Narcotráfico faz pressão indireta para Exército deixar morro, diz especialista
Da Redação Em São Paulo
O coronel da reserva do Exército, Geraldo Cavagnari, pesquisador do NEE (Núcleo de Estudos Estratégicos), da Unicamp (Universidade Estadual de Campinas), condena a atitude dos militares no caso que resultou na morte de três jovens, no morro da Providência, região central do Rio de Janeiro, classificando a ação de "criminosa e indecorosa". Entretanto, ele defende a atuação do Exército no episódio e afirma que o trabalho social no morro deve continuar.
"A revolta [dos moradores] é justificada por causa do assassinato. Mas nós não podemos esquecer que quem comanda a cabeça do pessoal da área é o narcotráfico. Eles mandaram o pessoal realizar esta ação [pressionar para a saída do Exército] e eles [moradores] estão realizando. Até por provocação. O Exército não vai sair porque o narcotráfico manda sair de forma indireta", disse.

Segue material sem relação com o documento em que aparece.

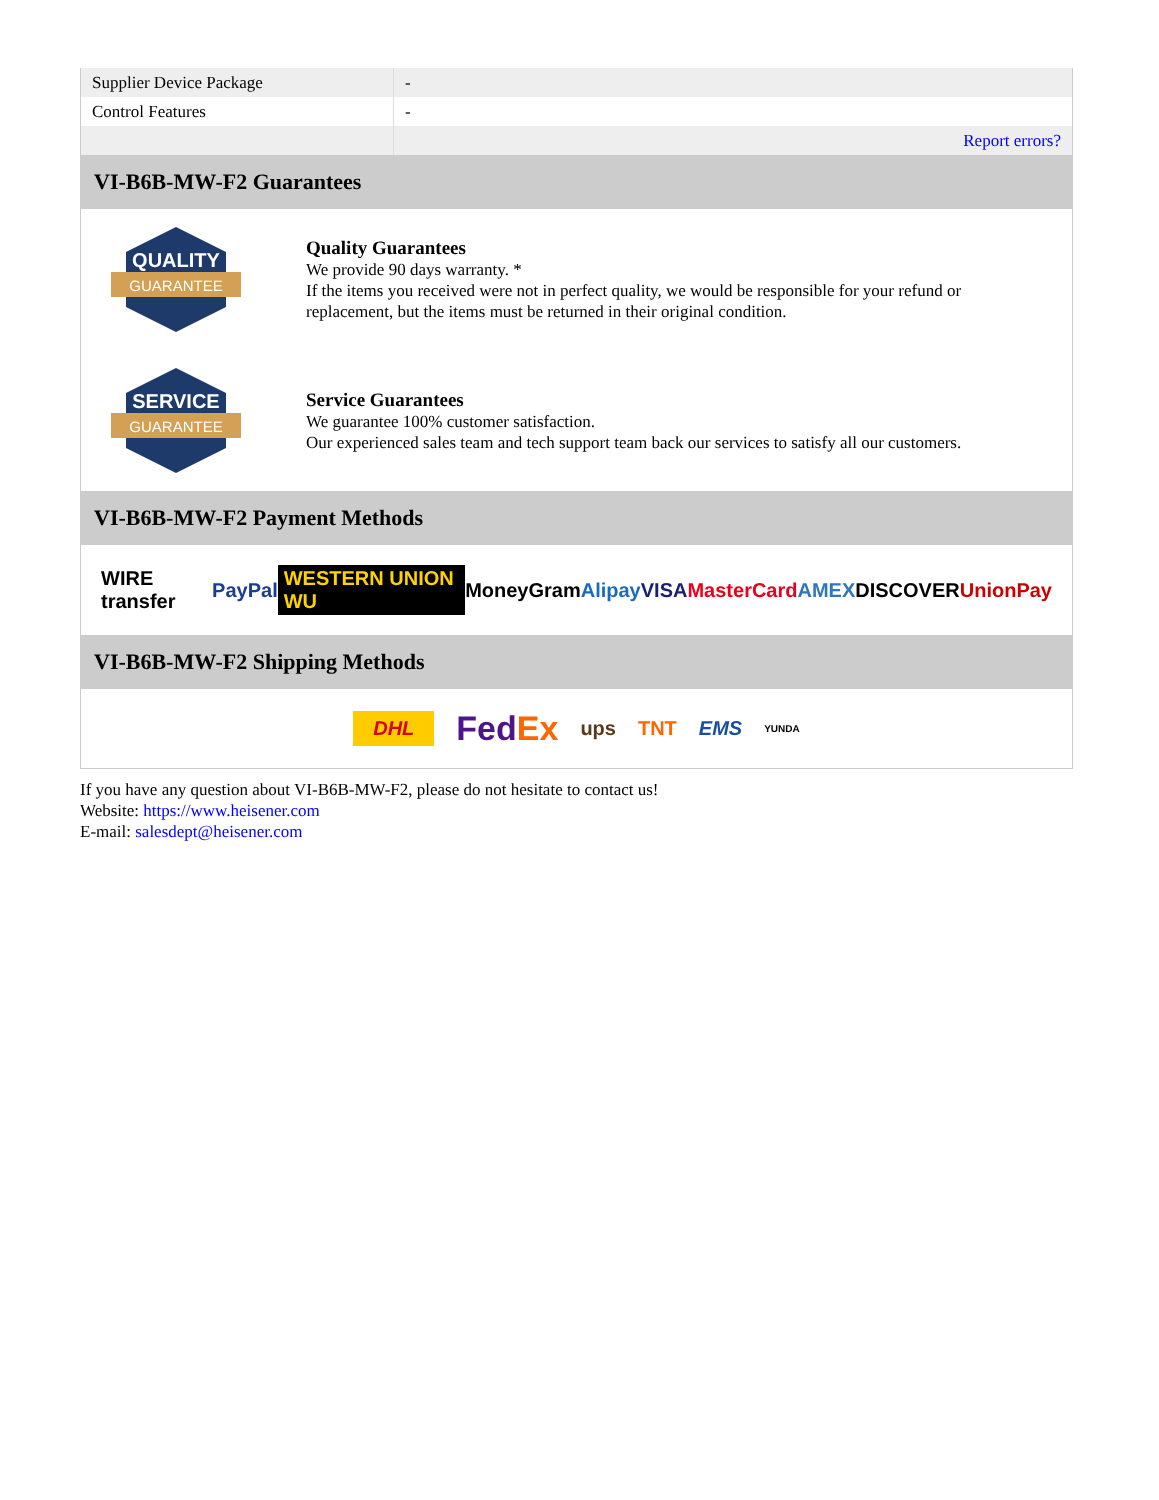| Supplier Device Package | - |
| Control Features | - |
| | Report errors? |
VI-B6B-MW-F2 Guarantees
QUALITY
GUARANTEE
Quality Guarantees
We provide 90 days warranty. *
If the items you received were not in perfect quality, we would be responsible for your refund or replacement, but the items must be returned in their original condition.
SERVICE
GUARANTEE
Service Guarantees
We guarantee 100% customer satisfaction.
Our experienced sales team and tech support team back our services to satisfy all our customers.
VI-B6B-MW-F2 Payment Methods
WIRE transfer PayPal WESTERN UNION WU MoneyGram Alipay VISA MasterCard AMEX DISCOVER UnionPay
VI-B6B-MW-F2 Shipping Methods
DHL FedEx ups TNT EMS YUNDA
If you have any question about VI-B6B-MW-F2, please do not hesitate to contact us!
Website: https://www.heisener.com
E-mail: salesdept@heisener.com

Para o integrante do NEE, a imagem do Exército não fica abalada. "O que prejudica a imagem é quando você foge de uma decisão correta. E a decisão, neste caso, foi entregá-los [os soldados suspeitos] para a Justiça para serem julgados. É um pouco diferente do que acontece no Congresso, onde há parlamentares criminosos que não são entregues à Justiça. No caso [do Rio], eles serão julgados e, se condenados, serão expulsos das Forças Armadas. Isso mostra para a opinião pública que o Exército, em situações cruciais, age com força e determinação e nunca atropelando a lei", afirmou.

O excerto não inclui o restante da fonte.